*YOUR OBJECTIVE*. Restate word for word the entries below, starting with the line with "drink coaster: none" and continuing through the line with "fruit basket: none". Include both of those lines and no others.

*MATERIALS PROVIDED*.

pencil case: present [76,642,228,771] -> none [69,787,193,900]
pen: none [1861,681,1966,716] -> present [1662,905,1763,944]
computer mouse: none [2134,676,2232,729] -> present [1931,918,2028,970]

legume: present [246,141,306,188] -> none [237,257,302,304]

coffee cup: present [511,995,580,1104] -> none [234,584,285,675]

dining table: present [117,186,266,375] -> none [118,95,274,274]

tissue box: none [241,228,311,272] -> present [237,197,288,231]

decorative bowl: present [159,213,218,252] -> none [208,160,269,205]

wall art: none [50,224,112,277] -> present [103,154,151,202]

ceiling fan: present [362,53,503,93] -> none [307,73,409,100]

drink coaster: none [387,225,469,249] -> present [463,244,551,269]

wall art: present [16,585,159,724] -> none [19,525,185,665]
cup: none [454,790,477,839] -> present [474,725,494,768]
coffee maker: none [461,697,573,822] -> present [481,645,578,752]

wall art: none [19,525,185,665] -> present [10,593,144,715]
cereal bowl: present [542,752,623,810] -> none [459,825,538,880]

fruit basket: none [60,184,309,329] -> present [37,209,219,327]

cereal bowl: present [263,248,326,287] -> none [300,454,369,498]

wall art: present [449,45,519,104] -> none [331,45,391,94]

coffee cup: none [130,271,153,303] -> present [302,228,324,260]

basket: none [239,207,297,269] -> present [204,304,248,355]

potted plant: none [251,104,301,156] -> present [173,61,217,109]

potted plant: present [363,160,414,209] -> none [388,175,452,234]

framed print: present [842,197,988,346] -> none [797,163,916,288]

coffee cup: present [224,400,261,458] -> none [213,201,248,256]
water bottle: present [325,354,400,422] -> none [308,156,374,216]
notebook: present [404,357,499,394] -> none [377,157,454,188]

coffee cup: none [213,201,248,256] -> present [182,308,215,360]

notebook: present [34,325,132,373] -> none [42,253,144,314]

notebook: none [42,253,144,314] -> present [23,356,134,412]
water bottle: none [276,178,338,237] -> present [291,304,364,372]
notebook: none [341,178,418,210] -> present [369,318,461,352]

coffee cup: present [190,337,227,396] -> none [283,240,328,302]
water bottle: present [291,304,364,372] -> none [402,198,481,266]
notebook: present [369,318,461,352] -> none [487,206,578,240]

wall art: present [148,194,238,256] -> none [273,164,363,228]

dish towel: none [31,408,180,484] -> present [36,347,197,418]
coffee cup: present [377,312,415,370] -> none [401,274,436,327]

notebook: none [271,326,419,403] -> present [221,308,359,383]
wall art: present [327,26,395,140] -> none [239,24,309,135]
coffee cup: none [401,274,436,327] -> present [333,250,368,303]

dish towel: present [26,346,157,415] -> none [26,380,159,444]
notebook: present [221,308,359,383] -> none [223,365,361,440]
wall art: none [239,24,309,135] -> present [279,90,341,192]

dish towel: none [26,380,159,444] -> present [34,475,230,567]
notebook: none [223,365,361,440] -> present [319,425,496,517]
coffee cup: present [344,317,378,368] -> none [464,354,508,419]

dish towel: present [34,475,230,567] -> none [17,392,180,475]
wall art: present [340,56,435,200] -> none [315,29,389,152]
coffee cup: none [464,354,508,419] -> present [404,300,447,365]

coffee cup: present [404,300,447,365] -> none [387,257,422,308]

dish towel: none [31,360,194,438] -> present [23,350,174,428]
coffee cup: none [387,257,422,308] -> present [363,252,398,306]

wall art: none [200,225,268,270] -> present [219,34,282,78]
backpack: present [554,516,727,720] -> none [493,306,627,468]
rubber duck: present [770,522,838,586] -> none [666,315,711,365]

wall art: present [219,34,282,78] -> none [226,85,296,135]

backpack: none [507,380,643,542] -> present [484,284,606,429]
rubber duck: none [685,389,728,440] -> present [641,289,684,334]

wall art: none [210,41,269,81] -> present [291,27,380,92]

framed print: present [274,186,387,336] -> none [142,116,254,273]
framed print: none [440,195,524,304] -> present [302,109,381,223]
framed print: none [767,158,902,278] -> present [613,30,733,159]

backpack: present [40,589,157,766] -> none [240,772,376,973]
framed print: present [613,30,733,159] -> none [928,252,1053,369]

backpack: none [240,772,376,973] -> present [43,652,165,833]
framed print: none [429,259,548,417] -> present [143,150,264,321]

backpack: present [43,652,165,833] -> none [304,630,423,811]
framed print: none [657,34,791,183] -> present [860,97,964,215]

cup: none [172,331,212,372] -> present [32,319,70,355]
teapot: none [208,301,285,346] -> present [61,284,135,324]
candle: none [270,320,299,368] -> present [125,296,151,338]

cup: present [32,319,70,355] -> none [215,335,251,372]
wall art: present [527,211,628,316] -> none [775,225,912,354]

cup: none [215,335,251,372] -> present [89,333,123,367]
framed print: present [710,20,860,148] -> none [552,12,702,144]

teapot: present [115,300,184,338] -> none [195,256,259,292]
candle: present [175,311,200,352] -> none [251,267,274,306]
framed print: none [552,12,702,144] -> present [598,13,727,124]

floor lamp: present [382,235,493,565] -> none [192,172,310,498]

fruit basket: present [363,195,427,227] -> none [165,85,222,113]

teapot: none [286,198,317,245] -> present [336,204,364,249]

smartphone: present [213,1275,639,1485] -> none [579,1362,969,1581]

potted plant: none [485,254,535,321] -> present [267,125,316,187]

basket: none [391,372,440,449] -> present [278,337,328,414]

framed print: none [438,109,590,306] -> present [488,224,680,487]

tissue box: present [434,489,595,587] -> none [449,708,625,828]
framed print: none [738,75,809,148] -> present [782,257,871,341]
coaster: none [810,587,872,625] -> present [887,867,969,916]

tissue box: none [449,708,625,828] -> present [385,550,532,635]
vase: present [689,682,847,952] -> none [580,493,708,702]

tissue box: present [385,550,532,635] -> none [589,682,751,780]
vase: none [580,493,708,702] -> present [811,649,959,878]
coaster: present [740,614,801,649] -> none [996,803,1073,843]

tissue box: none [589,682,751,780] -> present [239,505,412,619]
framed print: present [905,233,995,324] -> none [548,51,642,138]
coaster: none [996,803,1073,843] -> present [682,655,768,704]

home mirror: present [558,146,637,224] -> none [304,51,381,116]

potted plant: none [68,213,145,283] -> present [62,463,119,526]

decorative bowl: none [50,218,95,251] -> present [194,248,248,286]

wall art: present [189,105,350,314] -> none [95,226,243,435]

*RESPONSE AREA*.
drink coaster: none [387,225,469,249] -> present [463,244,551,269]

wall art: present [16,585,159,724] -> none [19,525,185,665]
cup: none [454,790,477,839] -> present [474,725,494,768]
coffee maker: none [461,697,573,822] -> present [481,645,578,752]

wall art: none [19,525,185,665] -> present [10,593,144,715]
cereal bowl: present [542,752,623,810] -> none [459,825,538,880]

fruit basket: none [60,184,309,329] -> present [37,209,219,327]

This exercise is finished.